Supervisory team: Marc ZOLGHADRI, Sid-Ali ADDOUCHE
Keywords: Failure diagnosis and prognosis; building upon and leveraging knowledge; supervision; proactive maintenance; availability; Bayesian networks
Research summary
In order to remain competitive, manufacturers in the cosmetics sector must be able to optimise the cost of producing luxury goods. Failure diagnosis and prognosis is an area of interest when improving manufacturing efficiency. The goal of the thesis project is to implement a responsive solution for supervision purposes while ensuring there is a better compromise between equipment availability, operational costs, product quality and competitiveness.
The research explores human expertise as well as a causal-independence reasoning centred on a Bayesian probabilistic formalism, in order to develop a methodology that enables to build a model that estimates production-equipment condition. What stems from the results is a decision-support, overall visualisation tool for manufacturers. This thesis project is conducted in the frame of the French EUGENE project in collaboration with PUIG, PKB and DPS.
Utilising Big Data for Multi-Objective, Performance-Driven Management in the Context of Industry 4.0 – Amel SOUIFI
French supervisory team: Marc Zolghadri, Zohra Cherfi-Boulanger (Professor, University of Technology of Compiègne (UTC))
Tunisian supervisory team: Mohamed Haddar (Professor), Maher Barkallah (Associate professor)
Topic
Generally speaking, production systems must be managed in such a way as to reach their performance objectives. Performance evaluation can include the traditional Time-Cost-Quality triangle but it can also be more complex and involve ecology or human-related aspects.
The advent of Industry 4.0 is putting emphasis on the use of digital twins by businesses for all types of processes. It is very much based on the utilisation of robots. A distinctive aspect of these radical changes occurring in production systems is related to the availability of considerable amounts of data.
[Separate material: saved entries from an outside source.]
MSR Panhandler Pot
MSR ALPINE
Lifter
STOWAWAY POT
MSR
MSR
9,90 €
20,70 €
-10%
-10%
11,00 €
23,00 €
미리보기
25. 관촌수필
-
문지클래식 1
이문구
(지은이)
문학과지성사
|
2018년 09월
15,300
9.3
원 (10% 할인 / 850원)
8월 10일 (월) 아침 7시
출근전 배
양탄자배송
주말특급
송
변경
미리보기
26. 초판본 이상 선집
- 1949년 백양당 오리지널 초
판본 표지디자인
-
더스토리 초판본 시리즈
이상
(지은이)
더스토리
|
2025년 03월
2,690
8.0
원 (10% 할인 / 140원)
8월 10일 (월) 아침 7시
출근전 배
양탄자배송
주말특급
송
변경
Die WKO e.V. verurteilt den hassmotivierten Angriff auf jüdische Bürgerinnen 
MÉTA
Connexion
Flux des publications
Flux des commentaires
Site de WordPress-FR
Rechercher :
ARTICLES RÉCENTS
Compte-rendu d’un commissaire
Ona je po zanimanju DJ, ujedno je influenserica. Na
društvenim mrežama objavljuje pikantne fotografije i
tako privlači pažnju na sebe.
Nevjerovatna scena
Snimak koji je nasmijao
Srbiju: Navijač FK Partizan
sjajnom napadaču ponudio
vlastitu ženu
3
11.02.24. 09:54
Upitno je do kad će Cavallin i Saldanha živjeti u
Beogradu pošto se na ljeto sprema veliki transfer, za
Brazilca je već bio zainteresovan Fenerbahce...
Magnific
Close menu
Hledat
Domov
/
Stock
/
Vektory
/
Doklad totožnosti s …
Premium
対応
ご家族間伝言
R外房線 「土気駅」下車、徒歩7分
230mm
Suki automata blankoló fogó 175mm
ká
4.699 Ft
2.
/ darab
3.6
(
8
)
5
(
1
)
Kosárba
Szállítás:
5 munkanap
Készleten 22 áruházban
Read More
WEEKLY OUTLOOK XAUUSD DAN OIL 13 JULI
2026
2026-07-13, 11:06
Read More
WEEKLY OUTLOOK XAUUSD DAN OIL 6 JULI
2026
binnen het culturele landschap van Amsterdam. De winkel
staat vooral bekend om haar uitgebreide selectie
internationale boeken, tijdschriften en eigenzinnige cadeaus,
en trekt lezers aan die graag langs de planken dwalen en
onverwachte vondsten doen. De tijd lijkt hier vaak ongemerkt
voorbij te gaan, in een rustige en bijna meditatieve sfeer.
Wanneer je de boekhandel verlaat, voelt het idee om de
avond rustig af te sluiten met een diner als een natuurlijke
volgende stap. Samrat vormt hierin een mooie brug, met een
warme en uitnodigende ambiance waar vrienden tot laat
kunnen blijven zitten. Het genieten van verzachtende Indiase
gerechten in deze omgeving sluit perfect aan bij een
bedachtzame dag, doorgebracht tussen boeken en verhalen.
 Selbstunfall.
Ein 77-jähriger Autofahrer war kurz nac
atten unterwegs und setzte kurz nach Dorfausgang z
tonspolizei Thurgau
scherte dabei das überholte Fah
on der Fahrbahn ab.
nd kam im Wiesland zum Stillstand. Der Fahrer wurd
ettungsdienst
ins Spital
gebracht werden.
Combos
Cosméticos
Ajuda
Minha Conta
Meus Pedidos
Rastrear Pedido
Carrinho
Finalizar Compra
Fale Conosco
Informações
Another distinctive aspect is related to how these changes will require significant investments before they can generate real benefits. Therefore, industrial management in the digital era requires taking those distinctive aspects into account.
The purpose of this thesis project is to take the concepts related to performance measurement and evaluation and include them into a durable management loop (taking the availability of massive quantities of data into account) for the “hyper-digital” manufacturing industry. The goal is to identify appropriate techniques that enable to:
- evaluate the performance level of actual processes and/or
- estimate performance levels (by anticipation) using digital twins.
Afterwards these measurements/estimates must be used to provide a summary of the best real-time management strategies in the short and medium terms.